By Derick Allsop Headline, pounds 16.99, hardback
THEY PUT up with a fair amount, do the privileged few hundred of the Grand Prix circuit, as they parade, preen and prance within the protected confines of the paddock - Formula One's own goldfish bowl - where the business of racing and its concomitant daily routine is carried out under the awestruck, starstruck, gaze of the rubber-necking fans, craning and straining for a glimpse of the glamorous and the signature of their heroes. Even Hollywood stars such as Sylvester Stallone are restricted to walk-on parts in the paddock once the circus is in town.
But if the race drivers are prisoners of their own fame, you would never think it as you read this wonderfully documented book.
The paddock may be a confined area where the luxurious motor-homes provide the teams and the drivers with somewhere to eat, drink and be serious about their sport; it may well have a chainlink fence or whatever slung around it, and stewards and turnstiles to control who enters, but it is the people on the outside, pressing their faces against the barriers who appear to be imprisoned in an ordinary world.
Planet Formula One is as remote as Mars to the casual follower. There is a processional appearance to grands prix and obscene amounts of money are expended to keep this or that driver with this or that team, develop this or that car, and maintain a distance from the common man.
But, of course, the creatures inhabiting this world are only human. They have their ups and downs, and their spiteful spats. Indeed the waspishness of their observations on each other, be they driver on driver, driver on designer, driver on engineer, or driver on car (or everyone on everyone else), are probably the consequence of such confinement. They are also very amusing. To the poor, wealth means freedom. To the wealthy (in the paddock at least) it would appear to shackle, promoting paranoia, protectionism and partition.

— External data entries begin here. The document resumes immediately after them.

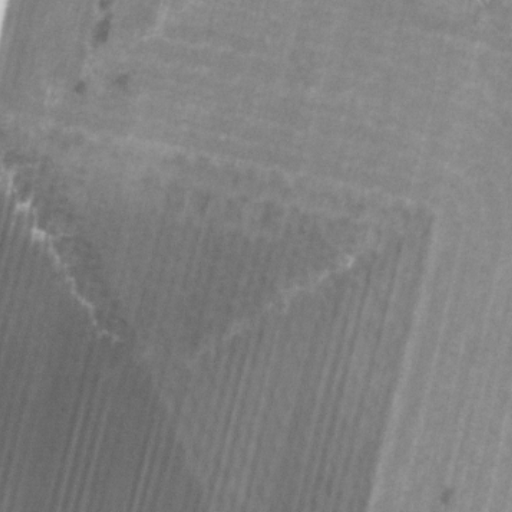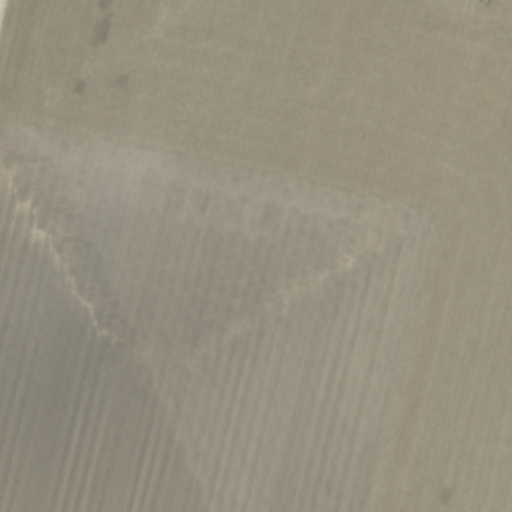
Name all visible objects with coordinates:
crop: (269, 179)
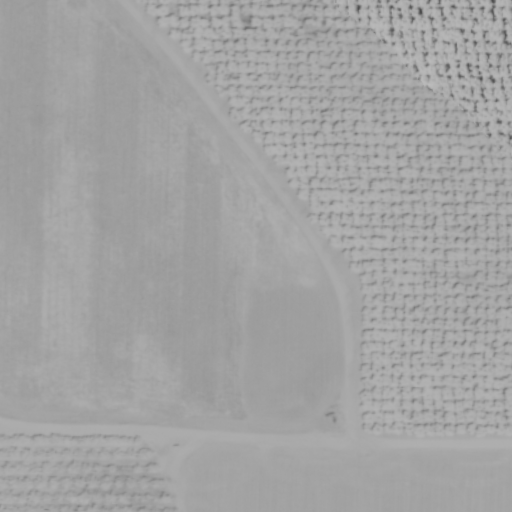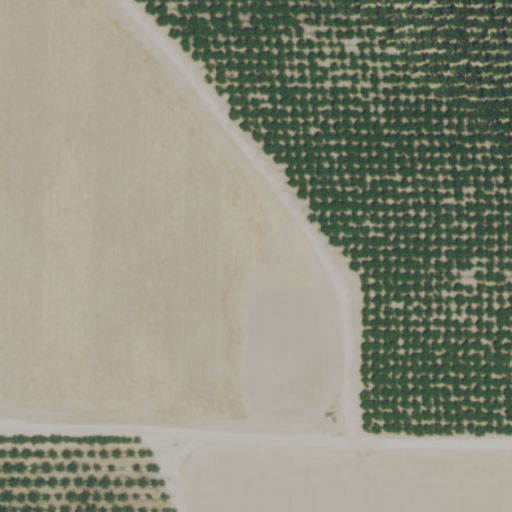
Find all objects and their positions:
crop: (255, 255)
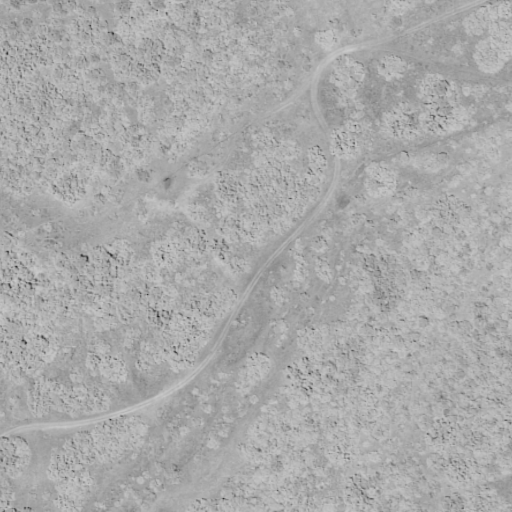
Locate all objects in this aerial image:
road: (267, 217)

Allsop captures all this and more in what is at times a gripping read. It is littered with cameos and characters as he deftly, but discreetly, documents the goings-on in the paddock. You peer over his shoulder as he chats to Michael Schumacher or Damon Hill and discover there is a lot more to these men. You cower each time the omnipotent, remote and somehow sinister figure of Bernie Ecclestone - Mr Formula One - flits across the pages.

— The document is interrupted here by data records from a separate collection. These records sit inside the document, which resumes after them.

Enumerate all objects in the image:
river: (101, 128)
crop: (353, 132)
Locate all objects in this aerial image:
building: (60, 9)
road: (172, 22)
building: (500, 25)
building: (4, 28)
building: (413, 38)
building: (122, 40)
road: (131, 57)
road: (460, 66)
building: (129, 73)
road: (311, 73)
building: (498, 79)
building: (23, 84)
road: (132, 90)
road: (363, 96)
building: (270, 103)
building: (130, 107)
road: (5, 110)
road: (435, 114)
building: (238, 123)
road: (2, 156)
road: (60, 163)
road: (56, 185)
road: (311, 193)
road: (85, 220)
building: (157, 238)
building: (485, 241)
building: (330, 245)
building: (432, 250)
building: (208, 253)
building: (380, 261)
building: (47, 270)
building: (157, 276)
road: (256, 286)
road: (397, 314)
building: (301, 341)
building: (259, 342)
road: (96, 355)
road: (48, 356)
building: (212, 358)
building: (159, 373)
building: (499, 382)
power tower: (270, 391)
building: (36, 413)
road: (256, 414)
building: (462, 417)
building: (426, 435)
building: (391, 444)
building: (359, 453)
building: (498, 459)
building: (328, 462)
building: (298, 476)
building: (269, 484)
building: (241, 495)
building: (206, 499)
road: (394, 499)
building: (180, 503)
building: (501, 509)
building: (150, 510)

There is so much going on among the portaloos, motorhomes and pits where rumours fly faster than the cars. You want to sample the offerings in the Ford motorhome where Di Spires and her husband, Stuart, together with their recruits Tracey and Graham Ogden, fuel the inner man. You want Minardi to make it big.
The whole thing about this book is that it gets you involved, with the rows, the crashes, the successes and the failures; the personalities and the posers. The problem is that when you have finished it, you want to stay involved. But you can't, because you're still on the outside.